* START *

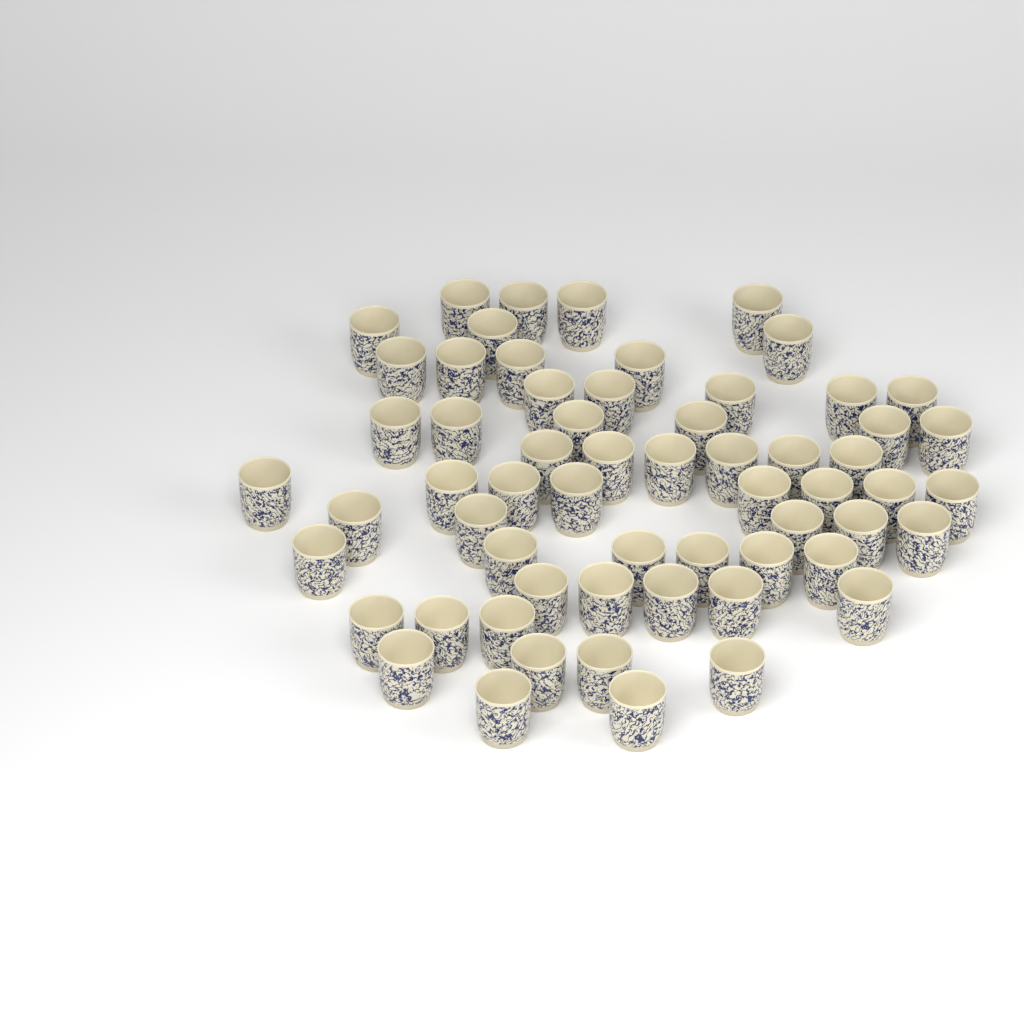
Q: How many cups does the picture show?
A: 61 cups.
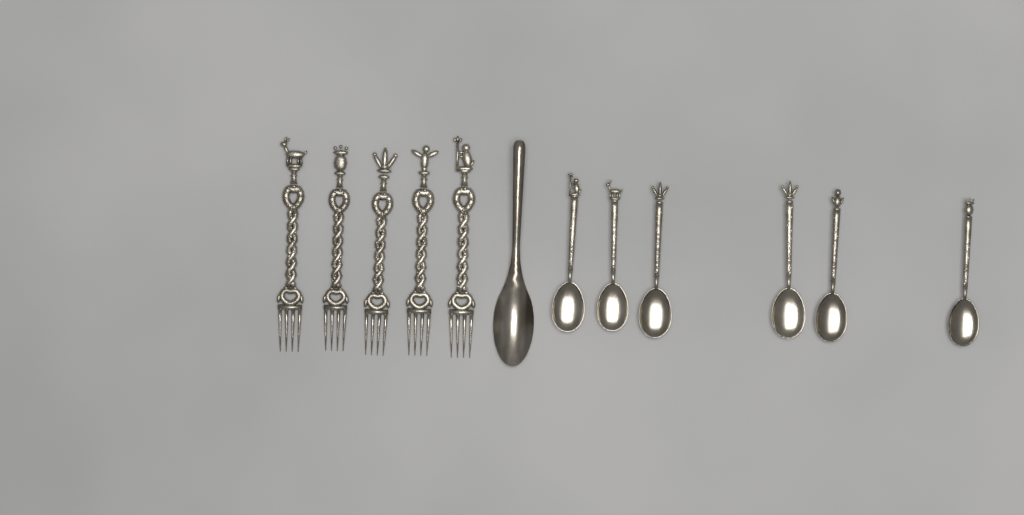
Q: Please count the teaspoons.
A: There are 6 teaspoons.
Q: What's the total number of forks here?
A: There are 5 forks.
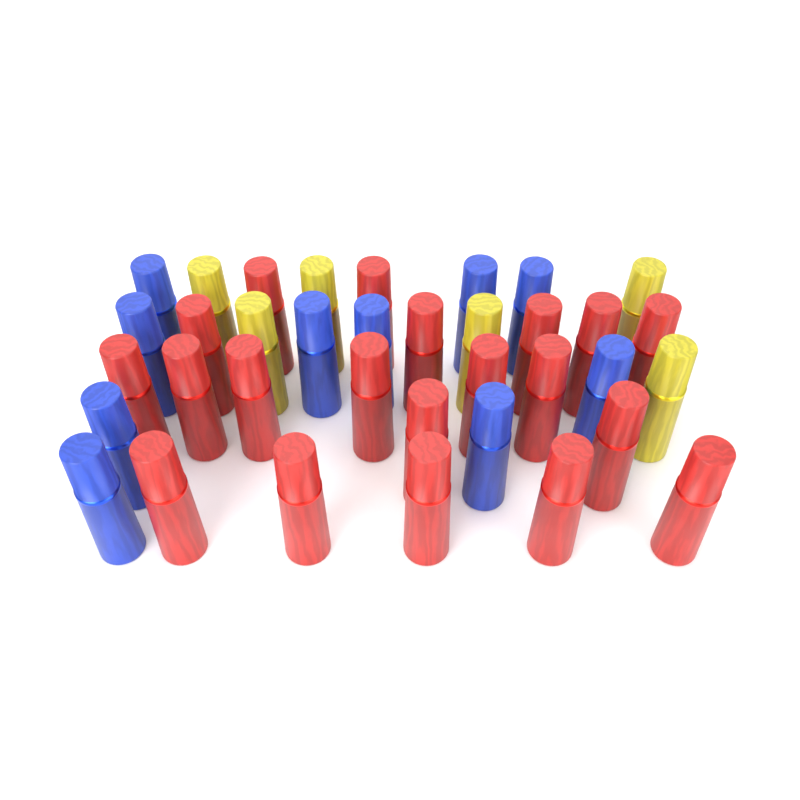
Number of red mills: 20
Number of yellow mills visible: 6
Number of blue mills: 10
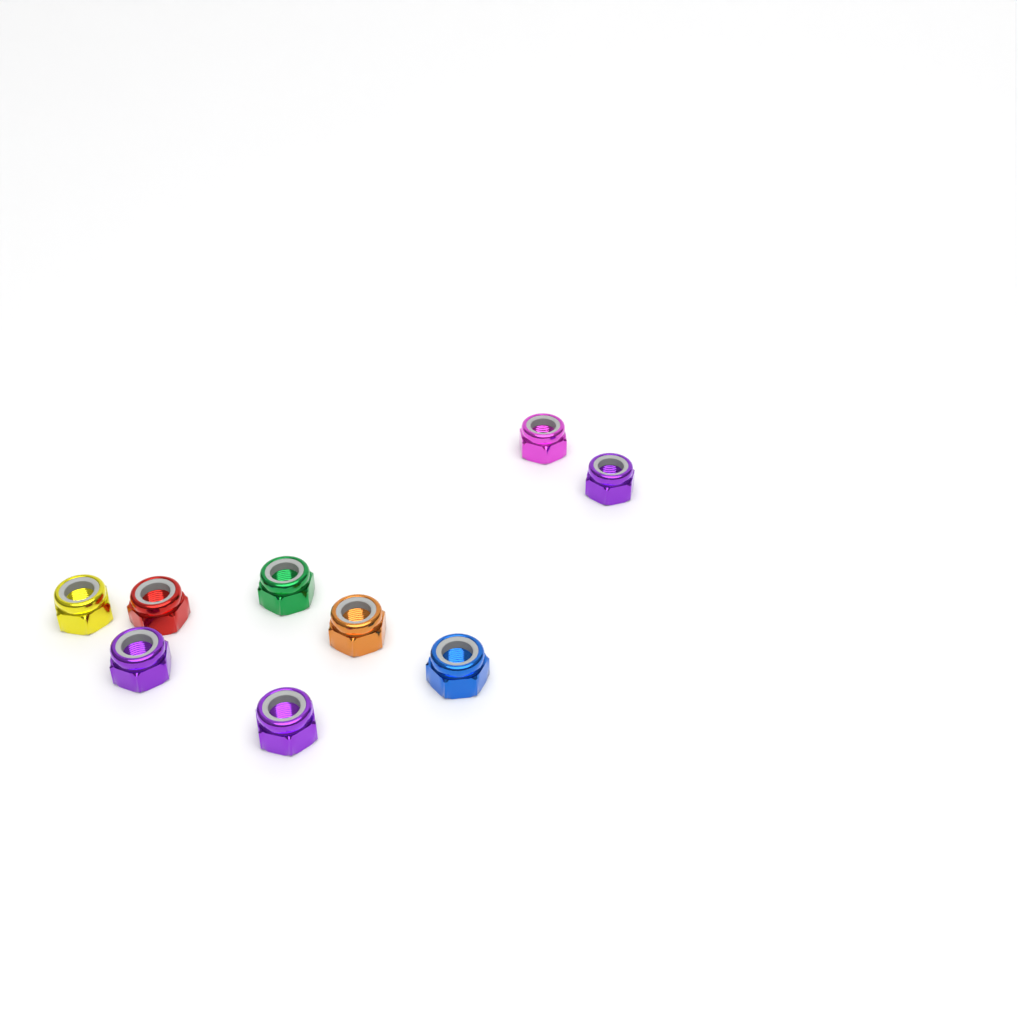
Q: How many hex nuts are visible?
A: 9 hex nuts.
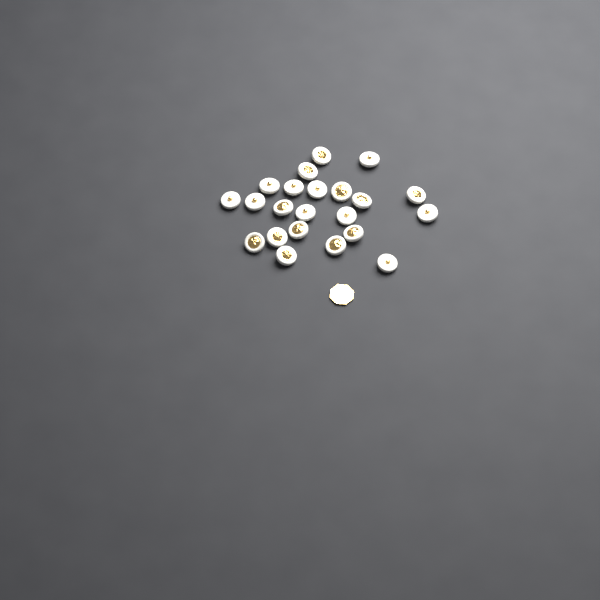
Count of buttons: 22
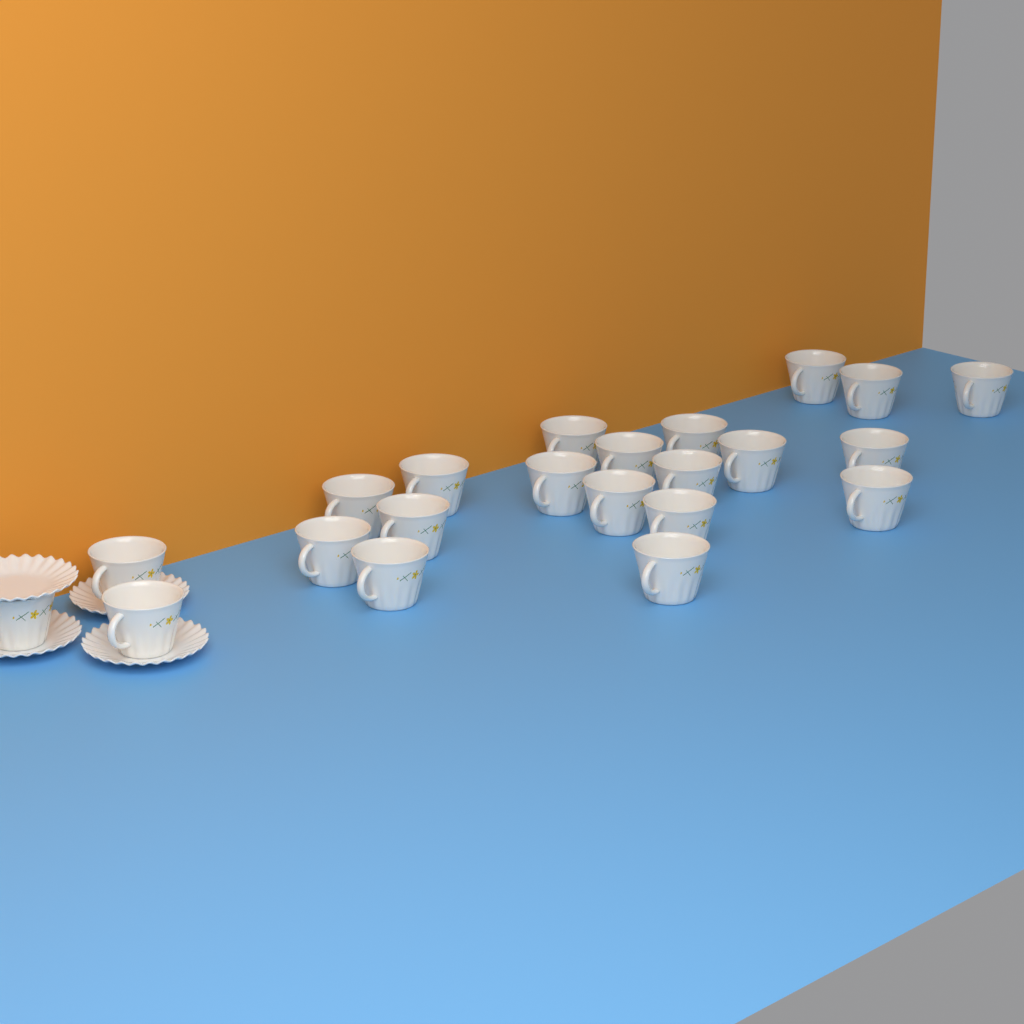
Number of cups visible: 22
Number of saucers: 4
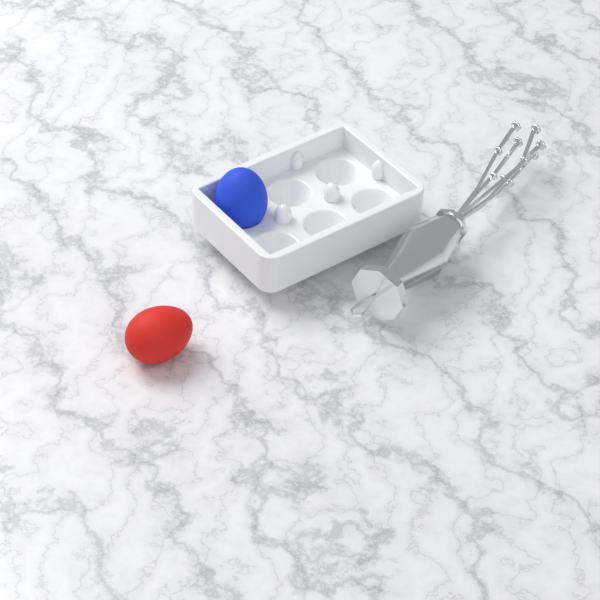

* END *

Short task =>
Copy out the material word for word, from the line with "Number of blue mills: 10" through the end of the material, both ends included. Leave the pictures out of your answer.

Written answer =>
Number of blue mills: 10
Q: How many hex nuts are visible?
A: 9 hex nuts.
Count of buttons: 22
Number of cups visible: 22
Number of saucers: 4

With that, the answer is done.